● WHAT IS REQUIRED
Rewrite the lines below as a Markdown table with two columns, "No." for the row number and "Line" for the line itself. Omit blank lines.

──────── EXERCISE DATA ────────

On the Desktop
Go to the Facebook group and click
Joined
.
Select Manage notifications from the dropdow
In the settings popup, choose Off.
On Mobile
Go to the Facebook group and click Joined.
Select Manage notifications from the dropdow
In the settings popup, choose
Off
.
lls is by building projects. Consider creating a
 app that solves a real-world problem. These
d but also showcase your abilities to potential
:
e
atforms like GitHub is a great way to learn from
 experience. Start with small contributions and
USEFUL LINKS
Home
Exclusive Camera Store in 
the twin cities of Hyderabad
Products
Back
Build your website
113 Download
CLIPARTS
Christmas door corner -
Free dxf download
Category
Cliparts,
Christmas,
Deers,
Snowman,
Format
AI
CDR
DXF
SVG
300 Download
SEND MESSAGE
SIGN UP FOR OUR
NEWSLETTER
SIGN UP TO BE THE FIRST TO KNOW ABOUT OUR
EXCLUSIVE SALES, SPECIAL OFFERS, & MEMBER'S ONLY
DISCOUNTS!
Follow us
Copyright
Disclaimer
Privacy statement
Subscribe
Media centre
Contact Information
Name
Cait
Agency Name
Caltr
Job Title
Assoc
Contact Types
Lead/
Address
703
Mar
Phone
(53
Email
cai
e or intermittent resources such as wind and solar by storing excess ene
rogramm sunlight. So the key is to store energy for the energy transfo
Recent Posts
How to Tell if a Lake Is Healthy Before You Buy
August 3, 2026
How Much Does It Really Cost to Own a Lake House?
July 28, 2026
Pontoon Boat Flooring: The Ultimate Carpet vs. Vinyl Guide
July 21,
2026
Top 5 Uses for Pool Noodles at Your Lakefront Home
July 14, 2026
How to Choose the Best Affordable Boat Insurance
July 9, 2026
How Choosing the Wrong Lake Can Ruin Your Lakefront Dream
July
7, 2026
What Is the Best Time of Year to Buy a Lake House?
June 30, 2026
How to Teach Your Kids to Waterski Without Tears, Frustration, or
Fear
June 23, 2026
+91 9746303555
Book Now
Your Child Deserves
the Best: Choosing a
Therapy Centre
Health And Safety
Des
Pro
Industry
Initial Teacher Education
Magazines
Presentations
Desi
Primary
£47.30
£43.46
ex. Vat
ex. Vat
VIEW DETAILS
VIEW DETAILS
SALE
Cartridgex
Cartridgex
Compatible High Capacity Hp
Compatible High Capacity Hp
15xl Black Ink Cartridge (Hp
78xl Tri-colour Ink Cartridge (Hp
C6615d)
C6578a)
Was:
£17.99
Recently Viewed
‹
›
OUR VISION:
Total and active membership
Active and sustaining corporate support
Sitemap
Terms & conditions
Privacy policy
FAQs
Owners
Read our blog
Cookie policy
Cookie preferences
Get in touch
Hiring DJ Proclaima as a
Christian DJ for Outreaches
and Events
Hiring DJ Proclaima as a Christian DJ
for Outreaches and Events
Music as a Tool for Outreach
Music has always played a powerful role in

────────

● ANSWER BELOW
| No. | Line |
|---|---|
| 1 | On the Desktop |
| 2 | Go to the Facebook group and click |
| 3 | Joined |
| 4 | . |
| 5 | Select Manage notifications from the dropdow |
| 6 | In the settings popup, choose Off. |
| 7 | On Mobile |
| 8 | Go to the Facebook group and click Joined. |
| 9 | Select Manage notifications from the dropdow |
| 10 | In the settings popup, choose |
| 11 | Off |
| 12 | . |
| 13 | lls is by building projects. Consider creating a |
| 14 |  app that solves a real-world problem. These |
| 15 | d but also showcase your abilities to potential |
| 16 | : |
| 17 | e |
| 18 | atforms like GitHub is a great way to learn from |
| 19 |  experience. Start with small contributions and |
| 20 | USEFUL LINKS |
| 21 | Home |
| 22 | Exclusive Camera Store in  |
| 23 | the twin cities of Hyderabad |
| 24 | Products |
| 25 | Back |
| 26 | Build your website |
| 27 | 113 Download |
| 28 | CLIPARTS |
| 29 | Christmas door corner - |
| 30 | Free dxf download |
| 31 | Category |
| 32 | Cliparts, |
| 33 | Christmas, |
| 34 | Deers, |
| 35 | Snowman, |
| 36 | Format |
| 37 | AI |
| 38 | CDR |
| 39 | DXF |
| 40 | SVG |
| 41 | 300 Download |
| 42 | SEND MESSAGE |
| 43 | SIGN UP FOR OUR |
| 44 | NEWSLETTER |
| 45 | SIGN UP TO BE THE FIRST TO KNOW ABOUT OUR |
| 46 | EXCLUSIVE SALES, SPECIAL OFFERS, & MEMBER'S ONLY |
| 47 | DISCOUNTS! |
| 48 | Follow us |
| 49 | Copyright |
| 50 | Disclaimer |
| 51 | Privacy statement |
| 52 | Subscribe |
| 53 | Media centre |
| 54 | Contact Information |
| 55 | Name |
| 56 | Cait |
| 57 | Agency Name |
| 58 | Caltr |
| 59 | Job Title |
| 60 | Assoc |
| 61 | Contact Types |
| 62 | Lead/ |
| 63 | Address |
| 64 | 703 |
| 65 | Mar |
| 66 | Phone |
| 67 | (53 |
| 68 | Email |
| 69 | cai |
| 70 | e or intermittent resources such as wind and solar by storing excess ene |
| 71 | rogramm sunlight. So the key is to store energy for the energy transfo |
| 72 | Recent Posts |
| 73 | How to Tell if a Lake Is Healthy Before You Buy |
| 74 | August 3, 2026 |
| 75 | How Much Does It Really Cost to Own a Lake House? |
| 76 | July 28, 2026 |
| 77 | Pontoon Boat Flooring: The Ultimate Carpet vs. Vinyl Guide |
| 78 | July 21, |
| 79 | 2026 |
| 80 | Top 5 Uses for Pool Noodles at Your Lakefront Home |
| 81 | July 14, 2026 |
| 82 | How to Choose the Best Affordable Boat Insurance |
| 83 | July 9, 2026 |
| 84 | How Choosing the Wrong Lake Can Ruin Your Lakefront Dream |
| 85 | July |
| 86 | 7, 2026 |
| 87 | What Is the Best Time of Year to Buy a Lake House? |
| 88 | June 30, 2026 |
| 89 | How to Teach Your Kids to Waterski Without Tears, Frustration, or |
| 90 | Fear |
| 91 | June 23, 2026 |
| 92 | +91 9746303555 |
| 93 | Book Now |
| 94 | Your Child Deserves |
| 95 | the Best: Choosing a |
| 96 | Therapy Centre |
| 97 | Health And Safety |
| 98 | Des |
| 99 | Pro |
| 100 | Industry |
| 101 | Initial Teacher Education |
| 102 | Magazines |
| 103 | Presentations |
| 104 | Desi |
| 105 | Primary |
| 106 | £47.30 |
| 107 | £43.46 |
| 108 | ex. Vat |
| 109 | ex. Vat |
| 110 | VIEW DETAILS |
| 111 | VIEW DETAILS |
| 112 | SALE |
| 113 | Cartridgex |
| 114 | Cartridgex |
| 115 | Compatible High Capacity Hp |
| 116 | Compatible High Capacity Hp |
| 117 | 15xl Black Ink Cartridge (Hp |
| 118 | 78xl Tri-colour Ink Cartridge (Hp |
| 119 | C6615d) |
| 120 | C6578a) |
| 121 | Was: |
| 122 | £17.99 |
| 123 | Recently Viewed |
| 124 | ‹ |
| 125 | › |
| 126 | OUR VISION: |
| 127 | Total and active membership |
| 128 | Active and sustaining corporate support |
| 129 | Sitemap |
| 130 | Terms & conditions |
| 131 | Privacy policy |
| 132 | FAQs |
| 133 | Owners |
| 134 | Read our blog |
| 135 | Cookie policy |
| 136 | Cookie preferences |
| 137 | Get in touch |
| 138 | Hiring DJ Proclaima as a |
| 139 | Christian DJ for Outreaches |
| 140 | and Events |
| 141 | Hiring DJ Proclaima as a Christian DJ |
| 142 | for Outreaches and Events |
| 143 | Music as a Tool for Outreach |
| 144 | Music has always played a powerful role in |